Protected areas are biodiversity reservoirs around the globe. But as the warming of the planet's climate accelerates, species using these havens may be forced to shift their distributions (if they're able) to or through areas that are no longer protected. “Climate change is going to affect everything on Earth,” said Sean Parks, a research ecologist with the Rocky Mountain Research Station’s Aldo Leopold Wilderness Research Institute. “When most protected areas were established, it was assumed the climate was not changing.”

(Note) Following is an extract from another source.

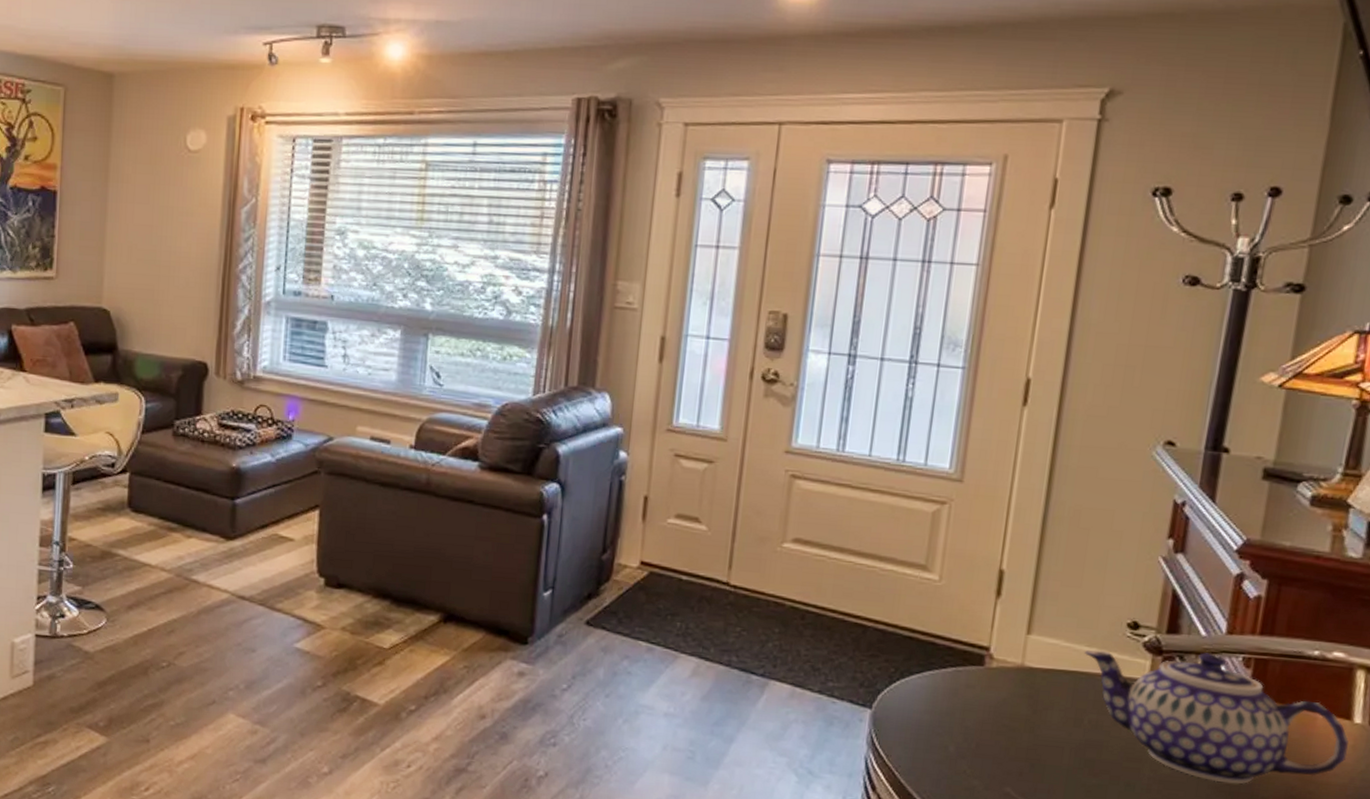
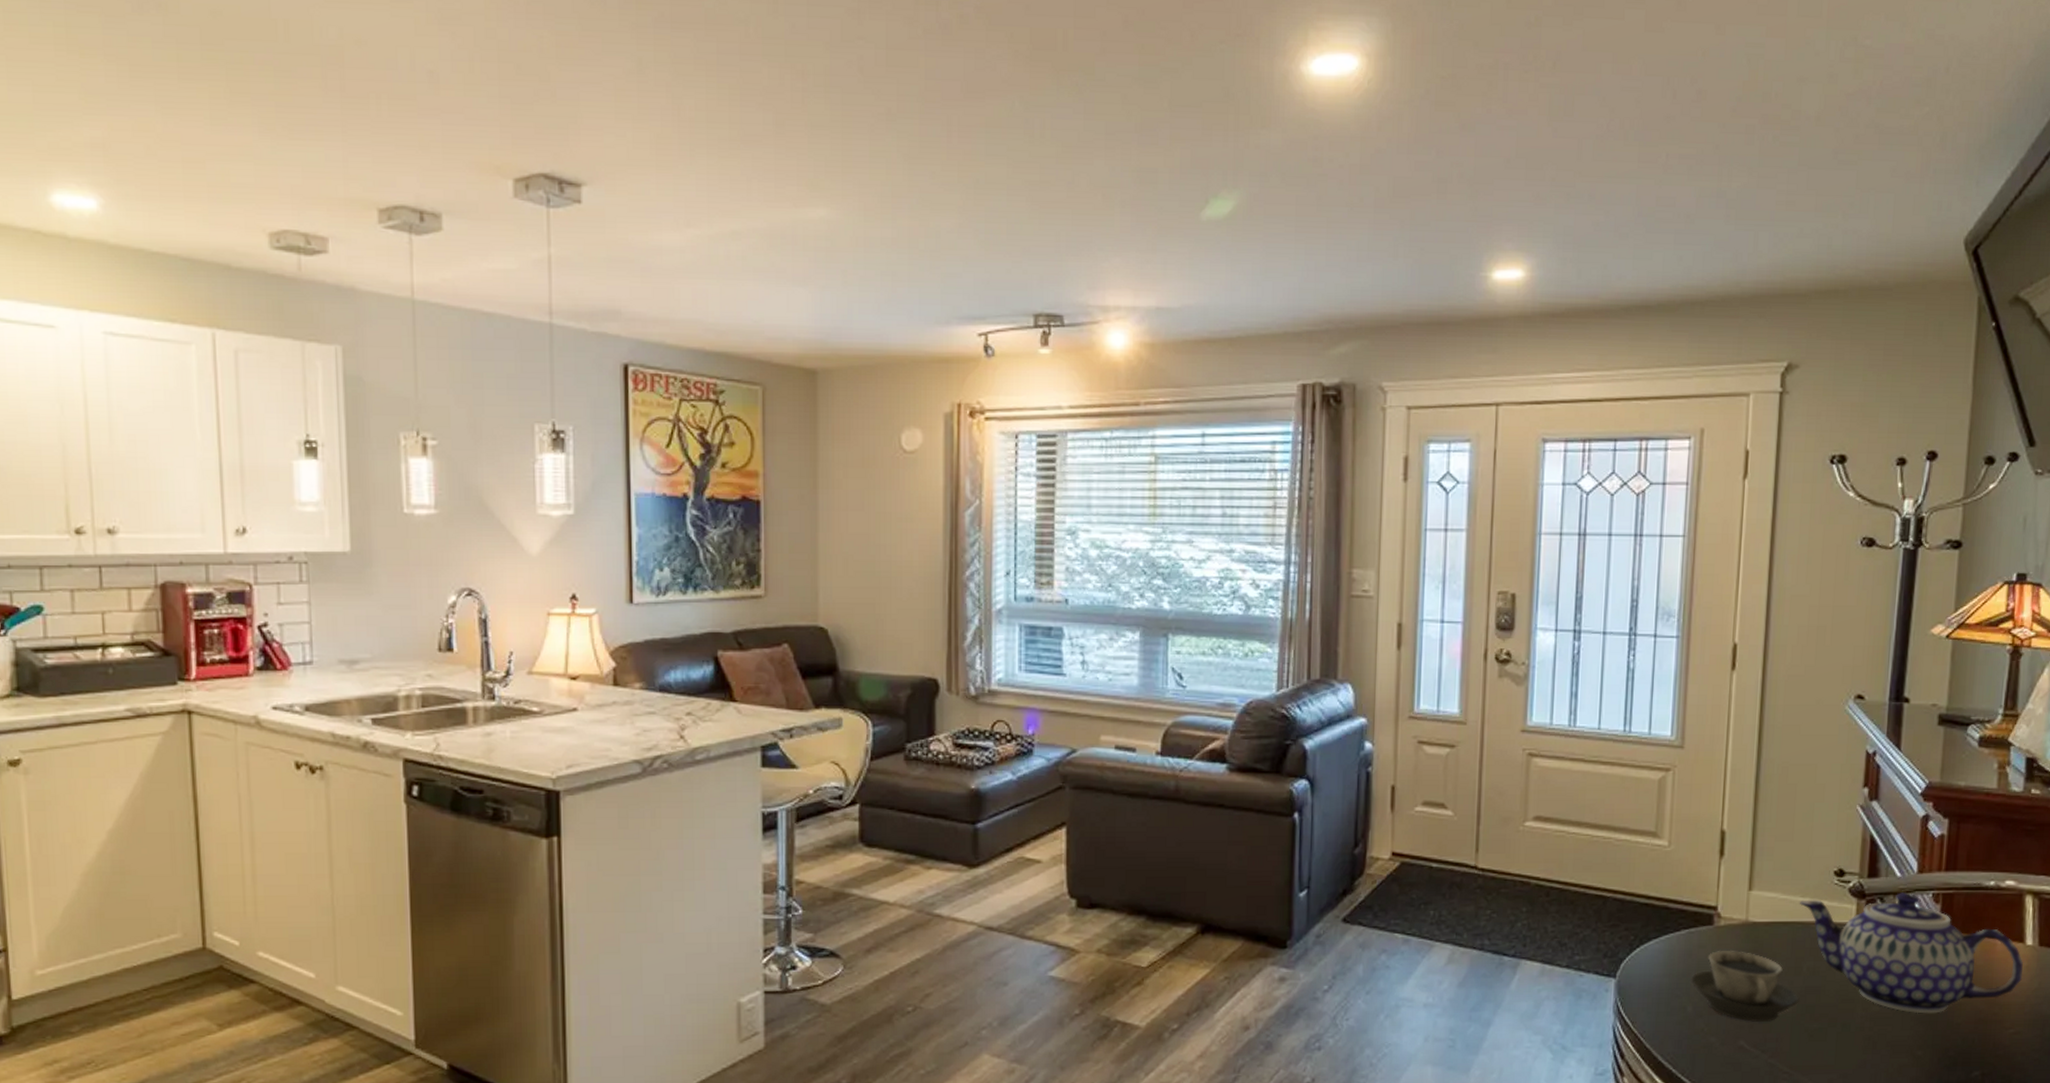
cup: none [954,692,1078,771] -> present [1691,950,1799,1022]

Just as Joshua Tree National Park may be incapable of supporting its namesake by this century's end, species dependent on a host of climates worldwide are at risk. For example, cold- and ice-dependent species--such as polar bears and penguins, or Glacier National Park's diminutive meltwater stonefly--may be unable to find or relocate to suitable habitats. Mobile species that attempt range shifts will inevitably encounter new survival challenges as they traverse human-dominated and degraded landscapes. Transboundary shifts to new countries, or continents, will be challenged by physical (e.g. fencing) and non-physical barriers (e.g. contrasting conservation policies). Read the details in this 2022 study published in Environmental Research Letters.
These growing realities raise the question: Is conservation, or humankind more broadly, obligated to assist relocations if species are deemed doomed to extinction where they now live? A topic for a future blog post.